5.4 Employees are trained to be aware of following key signs, which may indicate that someone may be a slavery or trafficking victim. This list is not exhaustive:
- The person is not in possession of their own passport, identification, travel documents, or 6 bank account;
- The person is acting as though they are being instructed or coached by someone else; The person allows others to speak for them when spoken to directly;
- The person is dropped off and collected from work;
- The person is withdrawn, or they appear frightened;
- The person does not seem to be able to contact friends or family freely; and
- The person has limited social interaction or contact with people outside their immediate environment.
6. Communication and Awareness of This Policy
6.1 Training is provided to all Sophos employees regarding the risk our business faces from modern slavery annually through the Sophos learning platform. Updates and refreshers will be provided as necessary.

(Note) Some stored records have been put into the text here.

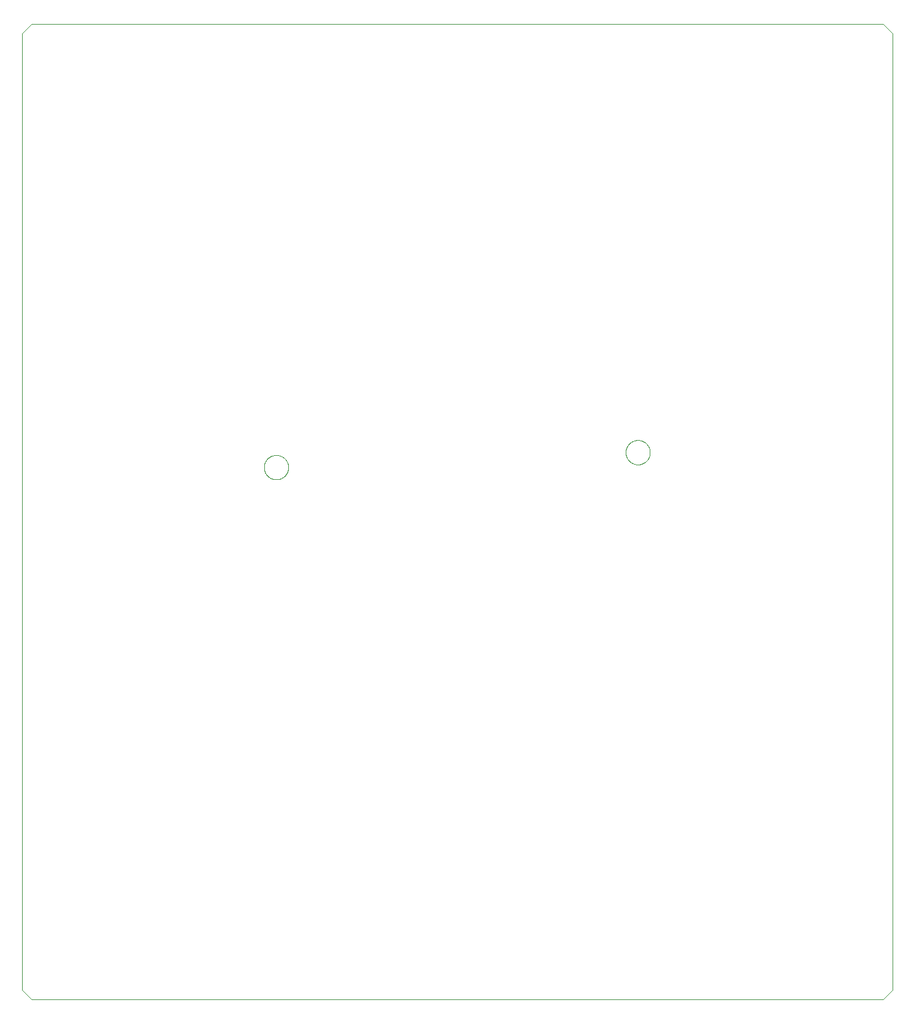
<source format=gko>
G75*
%MOIN*%
%OFA0B0*%
%FSLAX25Y25*%
%IPPOS*%
%LPD*%
%AMOC8*
5,1,8,0,0,1.08239X$1,22.5*
%
%ADD10C,0.00000*%
D10*
X0171500Y0121500D02*
X0176500Y0116500D01*
X0626500Y0116500D01*
X0631500Y0121500D01*
X0631500Y0626500D01*
X0626500Y0631500D01*
X0176500Y0631500D01*
X0171500Y0626500D01*
X0171500Y0121500D01*
X0299516Y0397563D02*
X0299518Y0397723D01*
X0299524Y0397883D01*
X0299534Y0398043D01*
X0299548Y0398203D01*
X0299566Y0398362D01*
X0299588Y0398521D01*
X0299614Y0398679D01*
X0299643Y0398836D01*
X0299677Y0398993D01*
X0299715Y0399148D01*
X0299756Y0399303D01*
X0299801Y0399457D01*
X0299851Y0399609D01*
X0299903Y0399760D01*
X0299960Y0399910D01*
X0300021Y0400059D01*
X0300085Y0400206D01*
X0300152Y0400351D01*
X0300224Y0400494D01*
X0300298Y0400636D01*
X0300377Y0400776D01*
X0300459Y0400913D01*
X0300544Y0401049D01*
X0300632Y0401182D01*
X0300724Y0401314D01*
X0300819Y0401442D01*
X0300918Y0401569D01*
X0301019Y0401693D01*
X0301124Y0401814D01*
X0301231Y0401933D01*
X0301342Y0402049D01*
X0301455Y0402162D01*
X0301571Y0402273D01*
X0301690Y0402380D01*
X0301811Y0402485D01*
X0301935Y0402586D01*
X0302062Y0402685D01*
X0302190Y0402780D01*
X0302322Y0402872D01*
X0302455Y0402960D01*
X0302591Y0403045D01*
X0302729Y0403127D01*
X0302868Y0403206D01*
X0303010Y0403280D01*
X0303153Y0403352D01*
X0303298Y0403419D01*
X0303445Y0403483D01*
X0303594Y0403544D01*
X0303744Y0403601D01*
X0303895Y0403653D01*
X0304047Y0403703D01*
X0304201Y0403748D01*
X0304356Y0403789D01*
X0304511Y0403827D01*
X0304668Y0403861D01*
X0304825Y0403890D01*
X0304983Y0403916D01*
X0305142Y0403938D01*
X0305301Y0403956D01*
X0305461Y0403970D01*
X0305621Y0403980D01*
X0305781Y0403986D01*
X0305941Y0403988D01*
X0306101Y0403986D01*
X0306261Y0403980D01*
X0306421Y0403970D01*
X0306581Y0403956D01*
X0306740Y0403938D01*
X0306899Y0403916D01*
X0307057Y0403890D01*
X0307214Y0403861D01*
X0307371Y0403827D01*
X0307526Y0403789D01*
X0307681Y0403748D01*
X0307835Y0403703D01*
X0307987Y0403653D01*
X0308138Y0403601D01*
X0308288Y0403544D01*
X0308437Y0403483D01*
X0308584Y0403419D01*
X0308729Y0403352D01*
X0308872Y0403280D01*
X0309014Y0403206D01*
X0309154Y0403127D01*
X0309291Y0403045D01*
X0309427Y0402960D01*
X0309560Y0402872D01*
X0309692Y0402780D01*
X0309820Y0402685D01*
X0309947Y0402586D01*
X0310071Y0402485D01*
X0310192Y0402380D01*
X0310311Y0402273D01*
X0310427Y0402162D01*
X0310540Y0402049D01*
X0310651Y0401933D01*
X0310758Y0401814D01*
X0310863Y0401693D01*
X0310964Y0401569D01*
X0311063Y0401442D01*
X0311158Y0401314D01*
X0311250Y0401182D01*
X0311338Y0401049D01*
X0311423Y0400913D01*
X0311505Y0400775D01*
X0311584Y0400636D01*
X0311658Y0400494D01*
X0311730Y0400351D01*
X0311797Y0400206D01*
X0311861Y0400059D01*
X0311922Y0399910D01*
X0311979Y0399760D01*
X0312031Y0399609D01*
X0312081Y0399457D01*
X0312126Y0399303D01*
X0312167Y0399148D01*
X0312205Y0398993D01*
X0312239Y0398836D01*
X0312268Y0398679D01*
X0312294Y0398521D01*
X0312316Y0398362D01*
X0312334Y0398203D01*
X0312348Y0398043D01*
X0312358Y0397883D01*
X0312364Y0397723D01*
X0312366Y0397563D01*
X0312364Y0397403D01*
X0312358Y0397243D01*
X0312348Y0397083D01*
X0312334Y0396923D01*
X0312316Y0396764D01*
X0312294Y0396605D01*
X0312268Y0396447D01*
X0312239Y0396290D01*
X0312205Y0396133D01*
X0312167Y0395978D01*
X0312126Y0395823D01*
X0312081Y0395669D01*
X0312031Y0395517D01*
X0311979Y0395366D01*
X0311922Y0395216D01*
X0311861Y0395067D01*
X0311797Y0394920D01*
X0311730Y0394775D01*
X0311658Y0394632D01*
X0311584Y0394490D01*
X0311505Y0394350D01*
X0311423Y0394213D01*
X0311338Y0394077D01*
X0311250Y0393944D01*
X0311158Y0393812D01*
X0311063Y0393684D01*
X0310964Y0393557D01*
X0310863Y0393433D01*
X0310758Y0393312D01*
X0310651Y0393193D01*
X0310540Y0393077D01*
X0310427Y0392964D01*
X0310311Y0392853D01*
X0310192Y0392746D01*
X0310071Y0392641D01*
X0309947Y0392540D01*
X0309820Y0392441D01*
X0309692Y0392346D01*
X0309560Y0392254D01*
X0309427Y0392166D01*
X0309291Y0392081D01*
X0309153Y0391999D01*
X0309014Y0391920D01*
X0308872Y0391846D01*
X0308729Y0391774D01*
X0308584Y0391707D01*
X0308437Y0391643D01*
X0308288Y0391582D01*
X0308138Y0391525D01*
X0307987Y0391473D01*
X0307835Y0391423D01*
X0307681Y0391378D01*
X0307526Y0391337D01*
X0307371Y0391299D01*
X0307214Y0391265D01*
X0307057Y0391236D01*
X0306899Y0391210D01*
X0306740Y0391188D01*
X0306581Y0391170D01*
X0306421Y0391156D01*
X0306261Y0391146D01*
X0306101Y0391140D01*
X0305941Y0391138D01*
X0305781Y0391140D01*
X0305621Y0391146D01*
X0305461Y0391156D01*
X0305301Y0391170D01*
X0305142Y0391188D01*
X0304983Y0391210D01*
X0304825Y0391236D01*
X0304668Y0391265D01*
X0304511Y0391299D01*
X0304356Y0391337D01*
X0304201Y0391378D01*
X0304047Y0391423D01*
X0303895Y0391473D01*
X0303744Y0391525D01*
X0303594Y0391582D01*
X0303445Y0391643D01*
X0303298Y0391707D01*
X0303153Y0391774D01*
X0303010Y0391846D01*
X0302868Y0391920D01*
X0302728Y0391999D01*
X0302591Y0392081D01*
X0302455Y0392166D01*
X0302322Y0392254D01*
X0302190Y0392346D01*
X0302062Y0392441D01*
X0301935Y0392540D01*
X0301811Y0392641D01*
X0301690Y0392746D01*
X0301571Y0392853D01*
X0301455Y0392964D01*
X0301342Y0393077D01*
X0301231Y0393193D01*
X0301124Y0393312D01*
X0301019Y0393433D01*
X0300918Y0393557D01*
X0300819Y0393684D01*
X0300724Y0393812D01*
X0300632Y0393944D01*
X0300544Y0394077D01*
X0300459Y0394213D01*
X0300377Y0394351D01*
X0300298Y0394490D01*
X0300224Y0394632D01*
X0300152Y0394775D01*
X0300085Y0394920D01*
X0300021Y0395067D01*
X0299960Y0395216D01*
X0299903Y0395366D01*
X0299851Y0395517D01*
X0299801Y0395669D01*
X0299756Y0395823D01*
X0299715Y0395978D01*
X0299677Y0396133D01*
X0299643Y0396290D01*
X0299614Y0396447D01*
X0299588Y0396605D01*
X0299566Y0396764D01*
X0299548Y0396923D01*
X0299534Y0397083D01*
X0299524Y0397243D01*
X0299518Y0397403D01*
X0299516Y0397563D01*
X0490634Y0405437D02*
X0490636Y0405597D01*
X0490642Y0405757D01*
X0490652Y0405917D01*
X0490666Y0406077D01*
X0490684Y0406236D01*
X0490706Y0406395D01*
X0490732Y0406553D01*
X0490761Y0406710D01*
X0490795Y0406867D01*
X0490833Y0407022D01*
X0490874Y0407177D01*
X0490919Y0407331D01*
X0490969Y0407483D01*
X0491021Y0407634D01*
X0491078Y0407784D01*
X0491139Y0407933D01*
X0491203Y0408080D01*
X0491270Y0408225D01*
X0491342Y0408368D01*
X0491416Y0408510D01*
X0491495Y0408650D01*
X0491577Y0408787D01*
X0491662Y0408923D01*
X0491750Y0409056D01*
X0491842Y0409188D01*
X0491937Y0409316D01*
X0492036Y0409443D01*
X0492137Y0409567D01*
X0492242Y0409688D01*
X0492349Y0409807D01*
X0492460Y0409923D01*
X0492573Y0410036D01*
X0492689Y0410147D01*
X0492808Y0410254D01*
X0492929Y0410359D01*
X0493053Y0410460D01*
X0493180Y0410559D01*
X0493308Y0410654D01*
X0493440Y0410746D01*
X0493573Y0410834D01*
X0493709Y0410919D01*
X0493847Y0411001D01*
X0493986Y0411080D01*
X0494128Y0411154D01*
X0494271Y0411226D01*
X0494416Y0411293D01*
X0494563Y0411357D01*
X0494712Y0411418D01*
X0494862Y0411475D01*
X0495013Y0411527D01*
X0495165Y0411577D01*
X0495319Y0411622D01*
X0495474Y0411663D01*
X0495629Y0411701D01*
X0495786Y0411735D01*
X0495943Y0411764D01*
X0496101Y0411790D01*
X0496260Y0411812D01*
X0496419Y0411830D01*
X0496579Y0411844D01*
X0496739Y0411854D01*
X0496899Y0411860D01*
X0497059Y0411862D01*
X0497219Y0411860D01*
X0497379Y0411854D01*
X0497539Y0411844D01*
X0497699Y0411830D01*
X0497858Y0411812D01*
X0498017Y0411790D01*
X0498175Y0411764D01*
X0498332Y0411735D01*
X0498489Y0411701D01*
X0498644Y0411663D01*
X0498799Y0411622D01*
X0498953Y0411577D01*
X0499105Y0411527D01*
X0499256Y0411475D01*
X0499406Y0411418D01*
X0499555Y0411357D01*
X0499702Y0411293D01*
X0499847Y0411226D01*
X0499990Y0411154D01*
X0500132Y0411080D01*
X0500272Y0411001D01*
X0500409Y0410919D01*
X0500545Y0410834D01*
X0500678Y0410746D01*
X0500810Y0410654D01*
X0500938Y0410559D01*
X0501065Y0410460D01*
X0501189Y0410359D01*
X0501310Y0410254D01*
X0501429Y0410147D01*
X0501545Y0410036D01*
X0501658Y0409923D01*
X0501769Y0409807D01*
X0501876Y0409688D01*
X0501981Y0409567D01*
X0502082Y0409443D01*
X0502181Y0409316D01*
X0502276Y0409188D01*
X0502368Y0409056D01*
X0502456Y0408923D01*
X0502541Y0408787D01*
X0502623Y0408649D01*
X0502702Y0408510D01*
X0502776Y0408368D01*
X0502848Y0408225D01*
X0502915Y0408080D01*
X0502979Y0407933D01*
X0503040Y0407784D01*
X0503097Y0407634D01*
X0503149Y0407483D01*
X0503199Y0407331D01*
X0503244Y0407177D01*
X0503285Y0407022D01*
X0503323Y0406867D01*
X0503357Y0406710D01*
X0503386Y0406553D01*
X0503412Y0406395D01*
X0503434Y0406236D01*
X0503452Y0406077D01*
X0503466Y0405917D01*
X0503476Y0405757D01*
X0503482Y0405597D01*
X0503484Y0405437D01*
X0503482Y0405277D01*
X0503476Y0405117D01*
X0503466Y0404957D01*
X0503452Y0404797D01*
X0503434Y0404638D01*
X0503412Y0404479D01*
X0503386Y0404321D01*
X0503357Y0404164D01*
X0503323Y0404007D01*
X0503285Y0403852D01*
X0503244Y0403697D01*
X0503199Y0403543D01*
X0503149Y0403391D01*
X0503097Y0403240D01*
X0503040Y0403090D01*
X0502979Y0402941D01*
X0502915Y0402794D01*
X0502848Y0402649D01*
X0502776Y0402506D01*
X0502702Y0402364D01*
X0502623Y0402224D01*
X0502541Y0402087D01*
X0502456Y0401951D01*
X0502368Y0401818D01*
X0502276Y0401686D01*
X0502181Y0401558D01*
X0502082Y0401431D01*
X0501981Y0401307D01*
X0501876Y0401186D01*
X0501769Y0401067D01*
X0501658Y0400951D01*
X0501545Y0400838D01*
X0501429Y0400727D01*
X0501310Y0400620D01*
X0501189Y0400515D01*
X0501065Y0400414D01*
X0500938Y0400315D01*
X0500810Y0400220D01*
X0500678Y0400128D01*
X0500545Y0400040D01*
X0500409Y0399955D01*
X0500271Y0399873D01*
X0500132Y0399794D01*
X0499990Y0399720D01*
X0499847Y0399648D01*
X0499702Y0399581D01*
X0499555Y0399517D01*
X0499406Y0399456D01*
X0499256Y0399399D01*
X0499105Y0399347D01*
X0498953Y0399297D01*
X0498799Y0399252D01*
X0498644Y0399211D01*
X0498489Y0399173D01*
X0498332Y0399139D01*
X0498175Y0399110D01*
X0498017Y0399084D01*
X0497858Y0399062D01*
X0497699Y0399044D01*
X0497539Y0399030D01*
X0497379Y0399020D01*
X0497219Y0399014D01*
X0497059Y0399012D01*
X0496899Y0399014D01*
X0496739Y0399020D01*
X0496579Y0399030D01*
X0496419Y0399044D01*
X0496260Y0399062D01*
X0496101Y0399084D01*
X0495943Y0399110D01*
X0495786Y0399139D01*
X0495629Y0399173D01*
X0495474Y0399211D01*
X0495319Y0399252D01*
X0495165Y0399297D01*
X0495013Y0399347D01*
X0494862Y0399399D01*
X0494712Y0399456D01*
X0494563Y0399517D01*
X0494416Y0399581D01*
X0494271Y0399648D01*
X0494128Y0399720D01*
X0493986Y0399794D01*
X0493846Y0399873D01*
X0493709Y0399955D01*
X0493573Y0400040D01*
X0493440Y0400128D01*
X0493308Y0400220D01*
X0493180Y0400315D01*
X0493053Y0400414D01*
X0492929Y0400515D01*
X0492808Y0400620D01*
X0492689Y0400727D01*
X0492573Y0400838D01*
X0492460Y0400951D01*
X0492349Y0401067D01*
X0492242Y0401186D01*
X0492137Y0401307D01*
X0492036Y0401431D01*
X0491937Y0401558D01*
X0491842Y0401686D01*
X0491750Y0401818D01*
X0491662Y0401951D01*
X0491577Y0402087D01*
X0491495Y0402225D01*
X0491416Y0402364D01*
X0491342Y0402506D01*
X0491270Y0402649D01*
X0491203Y0402794D01*
X0491139Y0402941D01*
X0491078Y0403090D01*
X0491021Y0403240D01*
X0490969Y0403391D01*
X0490919Y0403543D01*
X0490874Y0403697D01*
X0490833Y0403852D01*
X0490795Y0404007D01*
X0490761Y0404164D01*
X0490732Y0404321D01*
X0490706Y0404479D01*
X0490684Y0404638D01*
X0490666Y0404797D01*
X0490652Y0404957D01*
X0490642Y0405117D01*
X0490636Y0405277D01*
X0490634Y0405437D01*
M02*

</source>
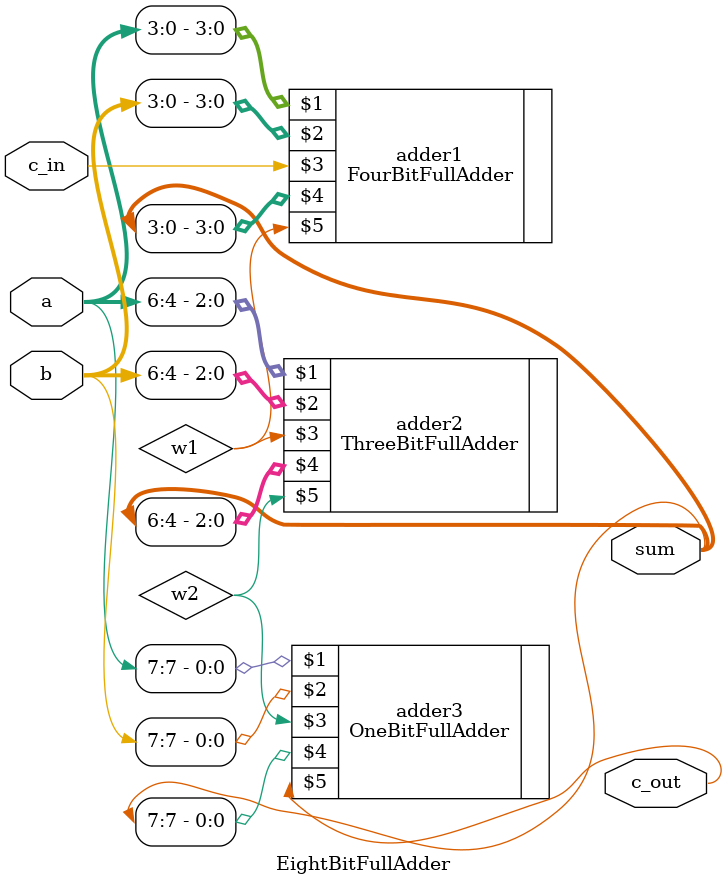
<source format=v>
module EightBitFullAdder(
	input [7:0] a,
	input [7:0] b,
	input c_in,
	output [7:0] sum,
	output c_out
);
	wire w1,w2;
	FourBitFullAdder adder1(
		a[3:0],
		b[3:0],
		c_in,
		sum[3:0],
		w1
	);
	ThreeBitFullAdder adder2(
		a[6:4],
		b[6:4],
		w1,
		sum[6:4],
		w2
	);
	OneBitFullAdder adder3(
		a[7],
		b[7],
		w2,
		sum[7],
		c_out
	);
endmodule

</source>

6.2 Our zero-tolerance approach to modern slavery will be communicated to Suppliers at the outset of our business relationship and audited periodically, as appropriate, during their tenure as a Sophos supplier.
7. Breaches of this Policy
7.1 Any employee who breaches this Policy will face disciplinary action, which may include dismissal for gross misconduct.
7.2 We may terminate our relationship with Suppliers and other third parties that breach this Policy. Details of such actions and resulting remediation will be published in the Company’s Annual Modern Slavery Statement. Sophos also may take any action required by the UK Modern Slavery Act 2015.
8. Reviewing This Policy
This Policy is reviewed and updated periodically by the Compliance Team, as required.
[1] http://www.legislation.gov.uk/ukpga/2015/30/section/54/enacted
[3] https://www.legislation.gov.au/Details/C2018A00153
[4] The definitions of these terms are as follows. Slavery: Slavery, in accordance with the 1926 Slavery Convention, is the status or condition of a person over whom all or any of the powers attaching to the right of ownership are exercised. Forced or compulsory labor: Forced or compulsory labor is defined in international law by the ILO’s Forced Labor Convention 29 and Protocol. It involves coercion, either direct threats of violence or more subtle forms of compulsion. The key elements are work or service exacted from any person under the menace of any penalty and for which the person has not offered voluntarily. Human trafficking: An offence of human trafficking requires that a person arranges or facilitates the travel of another person with a view to that person being exploited. “Transparency in Supply Chains etc. A practical guide” Guidance issued under section 54(9) of the Modern Slavery Act 2015 Annex A page 17
[5] The STRT is an open-source, industry standard template from the Social Responsibility Alliance for collecting and sharing slavery and human trafficking risk data from supply chains and specifically supporting the UK Modern Slavery Action 2015, California Transparency in Supply Chains Act (SB657), EU Non-Financial Reporting Directive, and other similar legislation. See Social Responsibility Alliance.
[6] (Resolution 44/25, 02 Sept 1990).